● Work item
Copy out every line of the records in which "timbre" can be found.

BEGIN

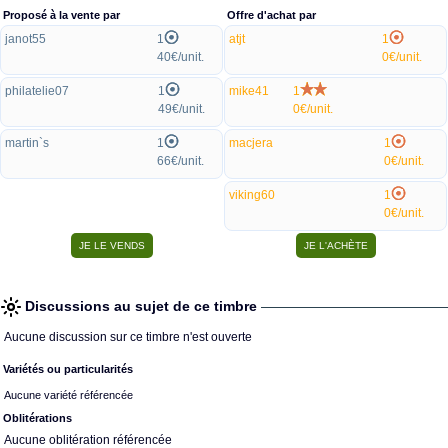
Proposé à la vente par
Offre d'achat par
janot55
1
atjt
1
40€/unit.
0€/unit.
philatelie07
1
mike41
1
49€/unit.
0€/unit.
martin`s
1
macjera
1
66€/unit.
0€/unit.
viking60
1
0€/unit.
Discussions au sujet de ce timbre
Aucune discussion sur ce timbre n'est ouverte
Variétés ou particularités
Aucune variété référencée
Oblitérations
Aucune oblitération référencée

END

● Exercise result
Discussions au sujet de ce timbre
Aucune discussion sur ce timbre n'est ouverte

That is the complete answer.